Start of DOCUMENT SECTION

Hi everyone, I would like to read more Chinese pop music lyrics to understand and appreciate the language.

 

To your knowledge, is there a translated book which features the best of Chinese popular music? By 'Chinese' in this context, I mean the pop songs from the PRC, Taiwan, Hong Kong, etc.

Posted

Not sure about books, although I'd be surprised if none exist. Here's a thread with some websites in, though:

 

http://www.chinese-forums.com/index.php?/topic/43223-two-good-websites-for-you-to-enjoy-chinese-songs/

 

First one just contains lyrics with pinyin which can be hovered over to find the meaning of individual words. Second one contains lyrics, pinyin and translation.

 

Another good resource is Baidu music (only works within mainland China, though). Many tracks contain lyrics that display in the sidebar and scroll in time to the music. Combining this with a popup dictionary like Perapera (for Firefox) or Zhongwen popup (for Chrome) is a great way to learn songs. I'd imagine this would be rather slow going as a beginner, though.

End of DOCUMENT SECTION
Start of LISTED RECORDS

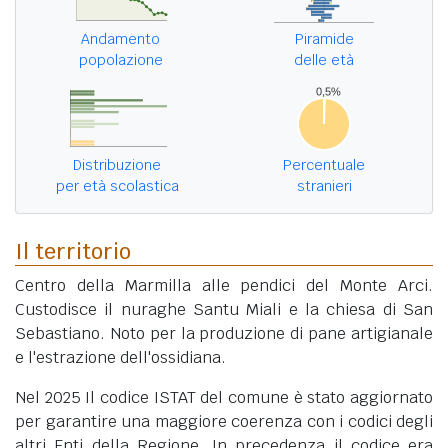
Andamento
Piramide
popolazione
delle età
Distribuzione
Percentuale
per età scolastica
stranieri
Il territorio
Centro della Marmilla alle pendici del Monte Arci.
Custodisce il nuraghe Santu Miali e la chiesa di San
Sebastiano. Noto per la produzione di pane artigianale
e l'estrazione dell'ossidiana.
Nel 2025 Il codice ISTAT del comune è stato aggiornato
per garantire una maggiore coerenza con i codici degli
altri Enti della Regione. In precedenza il codice era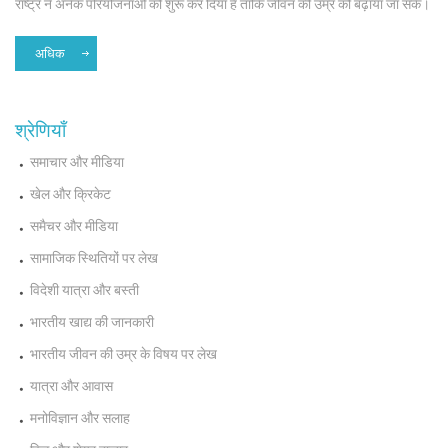
राष्ट्र ने अनेक परियोजनाओं को शुरू कर दिया है ताकि जीवन की उम्र को बढ़ाया जा सके।
अधिक
श्रेणियाँ
समाचार और मीडिया
खेल और क्रिकेट
समैचर और मीडिया
सामाजिक स्थितियों पर लेख
विदेशी यात्रा और बस्ती
भारतीय खाद्य की जानकारी
भारतीय जीवन की उम्र के विषय पर लेख
यात्रा और आवास
मनोविज्ञान और सलाह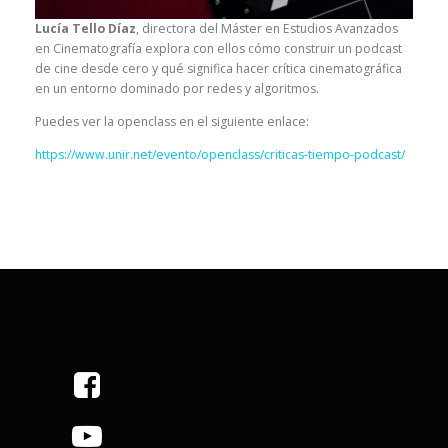
Lucía Tello Díaz
, directora del Máster en Estudios Avanzados
en Cinematografía explora con ellos cómo construir un podcast
de cine desde cero y qué significa hacer crítica cinematográfica
en un entorno dominado por redes y algoritmos.
Puedes ver la openclass en el siguiente enlace:
https://www.unir.net/evento/openclass/criticas-tiempo-podcast/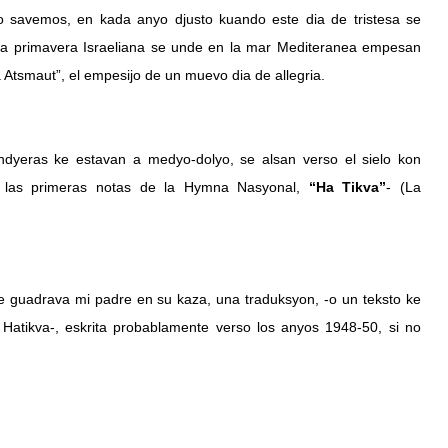
o savemos, en kada anyo djusto kuando este dia de tristesa se 
e la primavera Israeliana se unde en la mar Mediteranea empesan 
 Atsmaut”, el empesijo de un muevo dia de allegria.
dyeras ke estavan a medyo-dolyo, se alsan verso el sielo kon 
 las primeras notas de la Hymna Nasyonal, 
“Ha Tikva”
- (La 
e guadrava mi padre en su kaza, una traduksyon, -o un teksto ke 
Hatikva-, eskrita probablamente verso los anyos 1948-50, si no 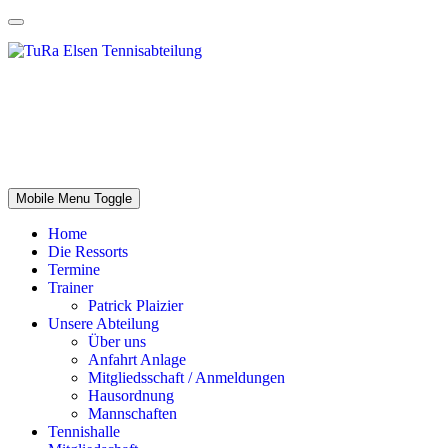
Mobile Menu Toggle
Home
Die Ressorts
Termine
Trainer
Patrick Plaizier
Unsere Abteilung
Über uns
Anfahrt Anlage
Mitgliedsschaft / Anmeldungen
Hausordnung
Mannschaften
Tennishalle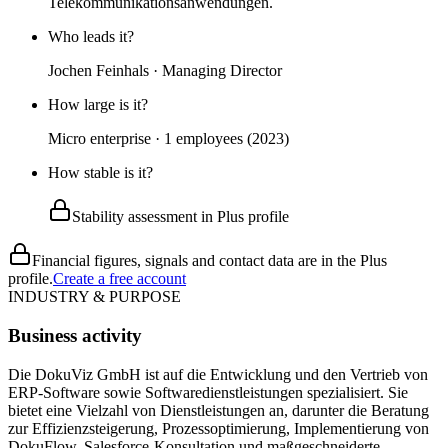
Telekommunikationsanwendungen.
Who leads it?
Jochen Feinhals · Managing Director
How large is it?
Micro enterprise · 1 employees (2023)
How stable is it?
Stability assessment in Plus profile
Financial figures, signals and contact data are in the Plus
profile.
Create a free account
INDUSTRY & PURPOSE
Business activity
Die DokuViz GmbH ist auf die Entwicklung und den Vertrieb von
ERP-Software sowie Softwaredienstleistungen spezialisiert. Sie
bietet eine Vielzahl von Dienstleistungen an, darunter die Beratung
zur Effizienzsteigerung, Prozessoptimierung, Implementierung von
DokuFlow, Salesforce-Konsultation und maßgeschneiderte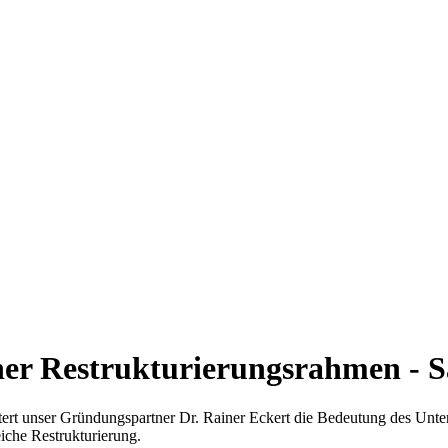
her Restrukturierungsrahmen - S
tert unser Gründungspartner Dr. Rainer Eckert die Bedeutung des Unte
iche Restrukturierung.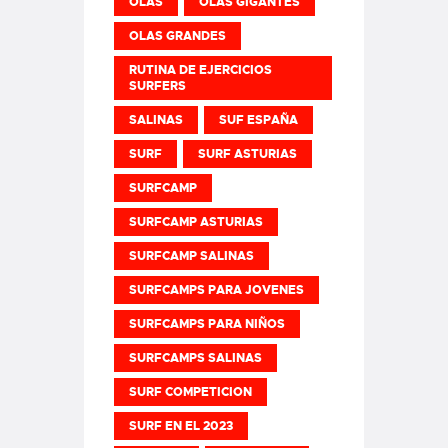
OLAS
OLAS GIGANTES
OLAS GRANDES
RUTINA DE EJERCICIOS
SURFERS
SALINAS
SUF ESPAÑA
SURF
SURF ASTURIAS
SURFCAMP
SURFCAMP ASTURIAS
SURFCAMP SALINAS
SURFCAMPS PARA JOVENES
SURFCAMPS PARA NIÑOS
SURFCAMPS SALINAS
SURF COMPETICION
SURF EN EL 2023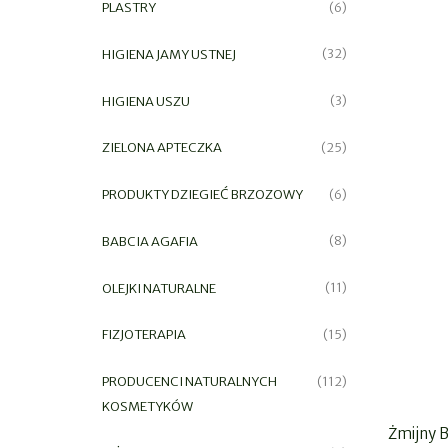
PLASTRY
(6)
HIGIENA JAMY USTNEJ
(32)
HIGIENA USZU
(3)
ZIELONA APTECZKA
(25)
PRODUKTY DZIEGIEĆ BRZOZOWY
(6)
BABCIA AGAFIA
(8)
OLEJKI NATURALNE
(11)
FIZJOTERAPIA
(15)
PRODUCENCI NATURALNYCH
(112)
KOSMETYKÓW
Żmijny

End of LISTED RECORDS

WHAT YOU WILL DO: Update the stretch of the Chinese pop lyrics thread from "To your knowledge, is" through "pinyin and translation.", putting "romanization" in place of "pinyin". The listing has no connection to the forum thread about Chinese pop lyrics.

PROBLEM SOLUTION:
To your knowledge, is there a translated book which features the best of Chinese popular music? By 'Chinese' in this context, I mean the pop songs from the PRC, Taiwan, Hong Kong, etc.

Posted

Not sure about books, although I'd be surprised if none exist. Here's a thread with some websites in, though:

 

http://www.chinese-forums.com/index.php?/topic/43223-two-good-websites-for-you-to-enjoy-chinese-songs/

 

First one just contains lyrics with romanization which can be hovered over to find the meaning of individual words. Second one contains lyrics, romanization and translation.